Коронал кивнул, и Эремайл подошел ближе. По дороге сюда он думал, что, оказавшись в палатке, скажет:

«Господин, на линии огня стоят владения человека, который не двинется с места и не позволит увести себя силой. Он может уйти только мертвый, а он слишком хороший человек, чтобы погибнуть так. Я прошу вас, господин, остановите летателей. Может, можно выработать какую-нибудь иную стратегию, чтобы разгромить метаморфов, когда они начнут спасаться бегством из зоны огня, но нет нужды простирать разрушение дальше той точки, до которой мы уже добрались, потому что…» Но теперь он видел, что невозможно просить Коронала отложить окончание войны хоть на один час. Ни ради Каттикауна, ни ради Эремайла, ни ради священной Леди Острова не может он остановить летателей в эти последние часы – возможность окончания войны попирала все остальное.

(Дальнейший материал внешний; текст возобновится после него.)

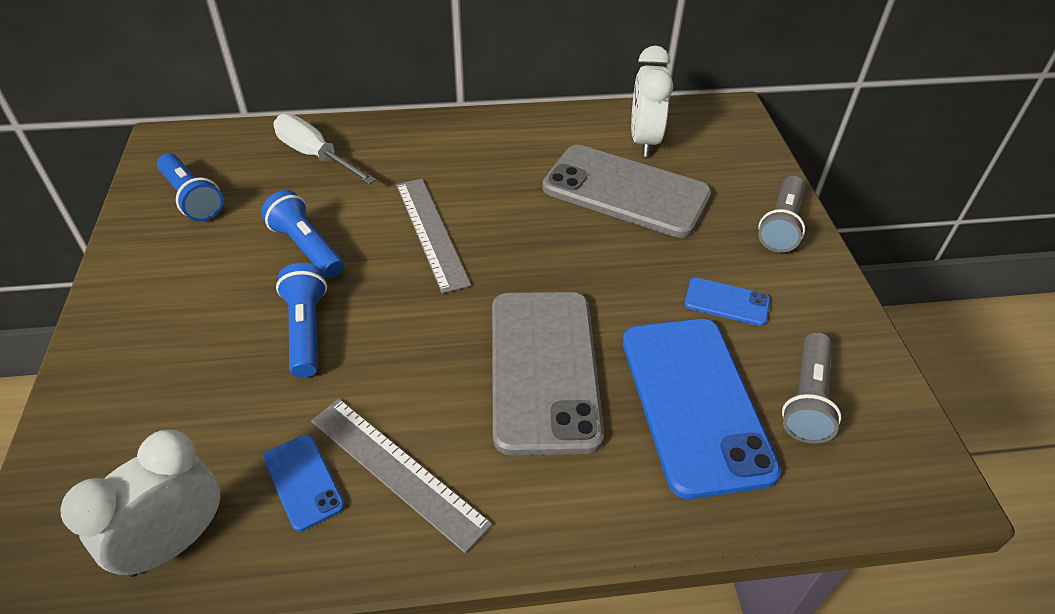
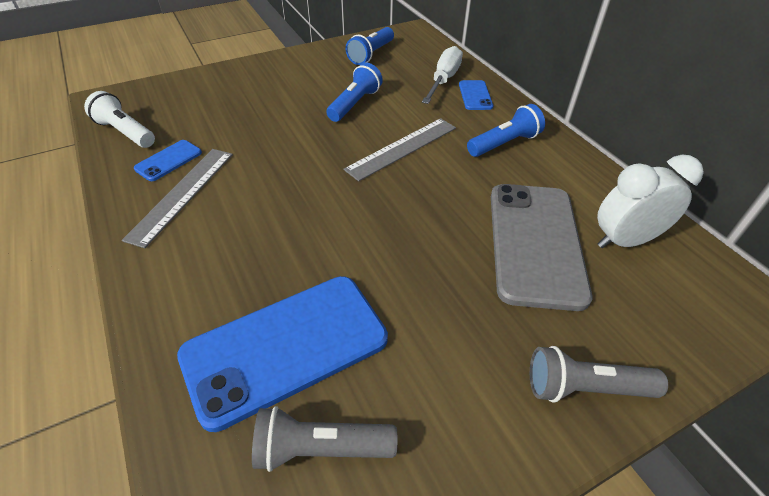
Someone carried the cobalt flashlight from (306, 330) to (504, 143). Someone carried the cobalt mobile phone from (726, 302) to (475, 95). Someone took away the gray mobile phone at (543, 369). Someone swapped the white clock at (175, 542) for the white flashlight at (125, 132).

Эремайл мог своей властью попытаться задержать летателей, но ни просить Коронала, ни требовать он не мог.

Лорд Стиамот наклонился к нему:

– Что с вами, капитан? Что вас беспокоит? Подойдите. Станьте-ка рядом.

Помолитесь с нами, капитан, присоедините свой голос к благодарности Дивин.

Начался новый гимн. Такой мелодии Эремайл не знал и подпевал, импровизируя. Затем последовал второй гимн, третий – этот Эремайлу был знаком, и он запел, но без души и немелодично. До рассвета оставалось совсем немного. Он быстро отодвинулся в темный угол и выскочил из палатки.

Да, солнце вставало – первые зеленоватые проблески играли на склоне Хайемон; пройдет еще час или немного больше, пока лучи поднимутся по горной стене и осветят обреченное ущелье на юго-востоке. Эремайл почувствовал, что валится с ног, он уже неделю мечтал выспаться. Он высмотрел адъютанта и сказал ему:

– Отправите мое сообщение офицеру на Зугнорском Пике?

– Конечно, капитан.

– Передайте ему, пусть летатели действуют по плану. Я останусь здесь на день и вернусь вечером, когда немного отдохну.

– Хорошо, капитан.

Эремайл отвернулся и посмотрел на запад, все еще укутанный ночным мраком, исключая те места, куда падал отсвет ужасной огненной сферы.

Вероятно, Айбил Каттикаун всю ночь был занят тем, что поливал из шлангов и насосов свой дом и земли. Разумеется, это ничего не изменит: огонь такой величины пожрет все на своем пути и ничего не оставит. Айбил Каттикаун сгорит в своем доме, и нет никакой возможности помочь ему. Эремайл мог бы спасти его, рискнув отдать приказ действовать силой, рискнув жизнями неповинных солдат, но скорее всего и тогда не сумел бы. Спасти Каттикауна он мог бы лишь в одном случае: решившись, хоть ненадолго, игнорировать приказ Лорда Стиамота. Но он не посмел, и теперь Каттикаун погиб. После девяти лет, проведенных в походах, подумал Эремайл, я все-таки убил, убил одного из своих…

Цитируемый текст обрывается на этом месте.